“I don’t want to be here, but my ex won’t take me back,” Issa raps in an aside during several more anonymous dates with several more anonymous Tindermen—a composite set at different restaurants that are dimly lit and romantic in feel and, effectively, the same place. “So my broken ass is here, small-talking over apps.”
Insecure, overall, is a show that is deeply interested in the here—in the way locations, and circumstances in general, shape people’s lives. The tension that results, one place chafing against another, is where the show’s title itself comes from, Rae once explained—“we wanted to kind of paint that this character is in between two worlds and is just in a constant state of discomfort”—and it’s one that manifests not only in Insecure’s storylines, but also in its production values. That’s one of the elements that make Insecure such a stand-out series, one of the best TV shows in an environment crowded with great ones: the attention it pays to geography, and architecture, and interior design, and the physical spaces its characters inhabit. Many of the show’s scenes begin with quick-cut montages that serve not only to locate their action within particular settings, but also to emphasize the constraints of location itself: Whatever action is about to occur will to some extent be shaped by the spot where the scene is set.

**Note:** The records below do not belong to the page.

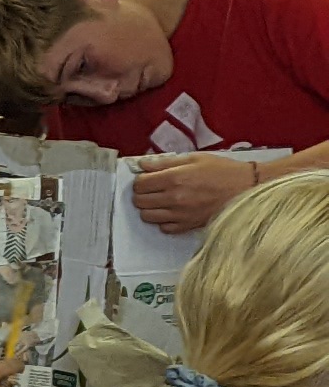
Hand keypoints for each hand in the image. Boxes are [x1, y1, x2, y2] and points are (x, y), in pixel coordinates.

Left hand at [127, 153, 264, 236]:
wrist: (247, 188)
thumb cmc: (222, 170)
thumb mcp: (194, 158)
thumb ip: (165, 162)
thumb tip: (141, 164)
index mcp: (174, 179)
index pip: (139, 184)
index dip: (141, 180)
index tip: (148, 178)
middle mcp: (174, 199)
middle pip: (140, 201)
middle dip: (142, 194)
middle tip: (153, 189)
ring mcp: (181, 215)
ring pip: (147, 217)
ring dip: (150, 208)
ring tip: (161, 201)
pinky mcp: (189, 226)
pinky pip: (164, 228)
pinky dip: (164, 221)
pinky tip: (173, 212)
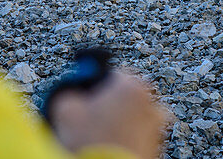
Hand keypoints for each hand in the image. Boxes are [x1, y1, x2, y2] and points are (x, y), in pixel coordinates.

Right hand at [49, 72, 170, 157]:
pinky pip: (139, 137)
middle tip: (91, 118)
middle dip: (112, 104)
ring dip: (121, 123)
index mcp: (131, 86)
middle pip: (127, 96)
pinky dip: (127, 139)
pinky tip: (110, 147)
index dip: (96, 85)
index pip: (113, 73)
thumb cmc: (90, 140)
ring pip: (134, 118)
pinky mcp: (156, 149)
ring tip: (100, 137)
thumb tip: (73, 94)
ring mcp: (156, 129)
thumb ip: (70, 91)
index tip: (85, 97)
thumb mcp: (65, 108)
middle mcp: (150, 104)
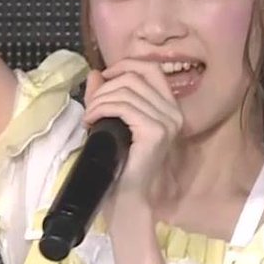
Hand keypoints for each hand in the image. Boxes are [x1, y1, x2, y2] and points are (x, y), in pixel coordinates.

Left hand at [83, 58, 183, 205]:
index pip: (151, 68)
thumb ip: (106, 95)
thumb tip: (95, 74)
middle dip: (105, 87)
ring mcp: (167, 121)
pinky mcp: (155, 132)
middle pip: (135, 76)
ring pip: (126, 90)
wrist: (128, 197)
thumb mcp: (113, 121)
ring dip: (99, 101)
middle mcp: (173, 111)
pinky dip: (102, 109)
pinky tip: (92, 122)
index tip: (104, 79)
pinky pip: (124, 107)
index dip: (124, 65)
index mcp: (169, 106)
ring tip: (89, 117)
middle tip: (90, 106)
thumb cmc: (122, 163)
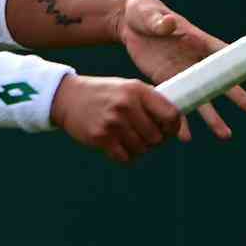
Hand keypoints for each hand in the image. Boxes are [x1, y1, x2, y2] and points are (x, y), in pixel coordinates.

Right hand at [51, 76, 181, 163]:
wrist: (68, 97)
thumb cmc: (104, 94)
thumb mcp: (128, 88)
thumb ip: (150, 102)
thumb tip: (178, 125)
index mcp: (137, 90)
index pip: (171, 115)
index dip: (174, 127)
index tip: (168, 130)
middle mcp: (126, 105)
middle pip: (157, 137)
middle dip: (154, 141)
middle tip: (144, 136)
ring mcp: (113, 122)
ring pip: (142, 149)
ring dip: (138, 148)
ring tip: (128, 138)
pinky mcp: (101, 137)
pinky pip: (125, 157)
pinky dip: (125, 155)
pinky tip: (117, 144)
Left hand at [112, 0, 245, 140]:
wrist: (127, 23)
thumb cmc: (143, 12)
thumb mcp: (149, 14)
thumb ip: (160, 21)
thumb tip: (168, 23)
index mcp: (196, 39)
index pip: (224, 51)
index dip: (243, 61)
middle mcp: (194, 59)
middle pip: (220, 81)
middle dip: (238, 96)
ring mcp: (182, 72)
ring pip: (201, 98)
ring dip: (212, 117)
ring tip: (226, 135)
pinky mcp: (166, 80)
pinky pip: (176, 102)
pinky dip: (179, 120)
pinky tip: (185, 137)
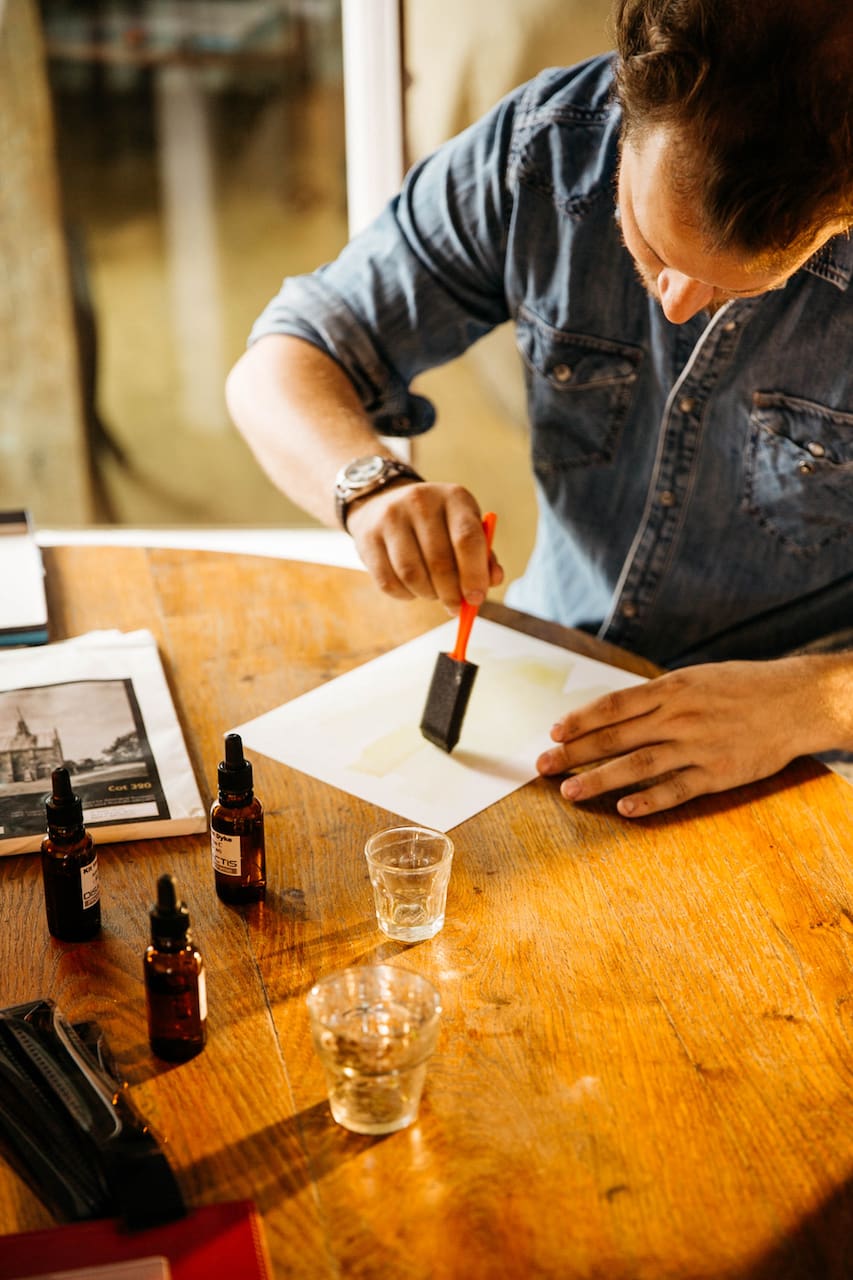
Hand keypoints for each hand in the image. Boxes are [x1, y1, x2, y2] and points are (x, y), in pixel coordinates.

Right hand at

In its Season 2 premiere, Insecure extends that idea: Singleness here, too, becomes a space that characters live in. “Single” is, Insecure is suggesting, not merely a status, in that reductive, drop-down-menu way that Facebook—another omnipresent space in the show—conceives it. “Single” is instead a space to be navigated and negotiated. It carries certain expectations. It makes certain demands.
That’s already been the case for Molly (Yvonne Orji), Issa’s best friend, who began Season 1 reeling from the engagement of a coworker—and who spent much of the rest of the season’s episodes worrying, in various ways, that coupledom might not happen for her. But now, after her breakup with Lawrence, Issa has joined Molly in that space—and her singleness has become for the moment, it seems, the salient fact of Issa’s life. It takes over her conversations with Molly. It leads her to throw a party, and to ask each guest to bring a plus-one. It crosses over into her efforts to bring We Got Y’All, the educational nonprofit she works for, to a new school that seems to have no interest in its services. (“Sometimes you just have to know when to give up,” Frieda (Lisa Joyce), Issa’s co-worker, says; she’s talking about the school, but the show allows the observation to adopt a kind of doubleness—as a commentary about Issa’s relationship.)
And: Issa’s newly single status becomes a matter of physical space, as well. Issa, still, sleeps on a single pillow, on her half of the bed she used to share with Lawrence. She sits on the couch she and Lawrence bought together—the piece of furniture that once symbolized the renewal of their relationship. She keeps dating apps constantly fired up on her phone, ensuring that men flexing and ab-revealing and smiling in bathroom mirrors runs like a visual refrain as she watches TV, gets ready for bed, and lives her life—even though she rejects almost all of them. And when Issa does swipe right, she returns, again and again, to that dimly lit, composite restaurant: Different outfits, different men, but otherwise—place-wise—the same. She’s meeting new guys, but she’s not getting to know them; she is going on dates, but she is not really dating. She’s there, but she’s not really there.